## Q. 2.SP.26

Using ideal diodes, resistors, and batteries, synthesize a function-generator circuit that will yield the $i-v$ characteristic of Fig. 2-41(a). ## Verified Solution

Since the $i-v$ characteristic has two breakpoints, two diodes are required.    Both diodes must be oriented so that no current flows for $v < -5 \text{V}$.    Further, one diode must move into forward bias at the first breakpoint, $v = -5 \text{V}$, and the second diode must begin conduction at $v = +10 \text{V}$.    Note also that the slope of the $i-v$ plot is the reciprocal of the Thévenin equivalent resistance of the active portion of the network.

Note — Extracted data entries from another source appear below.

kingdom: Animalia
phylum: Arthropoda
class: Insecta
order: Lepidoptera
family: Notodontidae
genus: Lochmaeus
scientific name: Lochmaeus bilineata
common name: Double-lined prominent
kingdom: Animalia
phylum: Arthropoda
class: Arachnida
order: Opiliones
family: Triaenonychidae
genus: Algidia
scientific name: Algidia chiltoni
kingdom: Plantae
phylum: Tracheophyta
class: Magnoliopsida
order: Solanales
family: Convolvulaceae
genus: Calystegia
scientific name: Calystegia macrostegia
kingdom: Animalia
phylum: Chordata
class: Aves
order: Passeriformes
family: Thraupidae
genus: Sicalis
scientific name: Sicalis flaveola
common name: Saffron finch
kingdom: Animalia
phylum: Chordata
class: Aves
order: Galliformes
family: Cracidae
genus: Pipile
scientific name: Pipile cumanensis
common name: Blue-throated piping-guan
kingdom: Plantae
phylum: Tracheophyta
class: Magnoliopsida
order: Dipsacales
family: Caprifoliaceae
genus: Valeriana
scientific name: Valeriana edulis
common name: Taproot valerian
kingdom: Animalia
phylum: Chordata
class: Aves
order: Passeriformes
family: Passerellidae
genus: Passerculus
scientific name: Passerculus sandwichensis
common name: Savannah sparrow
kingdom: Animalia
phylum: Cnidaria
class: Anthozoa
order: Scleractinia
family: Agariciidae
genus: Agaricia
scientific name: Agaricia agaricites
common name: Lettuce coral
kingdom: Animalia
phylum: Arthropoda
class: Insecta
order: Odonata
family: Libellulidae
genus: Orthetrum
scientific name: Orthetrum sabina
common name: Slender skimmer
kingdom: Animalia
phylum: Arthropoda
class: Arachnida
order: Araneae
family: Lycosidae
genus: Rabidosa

The circuit of Fig. 2-41(b) will produce the given $i-v$ plot   if   $R_1 = 6 kΩ, R_2 = 3 kΩ, V_1 = 5 \text{V}$, and $V_2 = 10 \text{V}$. These values are arrived at as follows:
1.  If $v < -5 \text{V}$, both $v_{D1} \text{ and }v_{D2}$ are negative, both diodes block, and no current flows.
2.  If $-5 ≤ v < 10 \text{V}, D_1$ is forward-biased and acts as a short circuit, whereas $v_{D2}$ is negative, causing $D_2$ to act as an open circuit.    $R_1$ is found as the reciprocal of the slope in that range:
$R_1 = \frac{10 – (-5)}{0.0025} = 6 kΩ$
3.  If $v ≥ 10 \text{V}$, both diodes are forward-biased,
$R_{Th} = \frac{R_1R_2}{R_1 + R_2} = \frac{Δv}{Δi} = \frac{20 – 10}{(7.5 – 2.5) × 10^{-3}} = 2 kΩ$

and                    $R_{2} = \frac{R_1R_{Th}}{R_1 – R_{Th}} = \frac{( 6 × 10^3)(2 × 10^3)}{4 × 10^{3}} = 3 kΩ$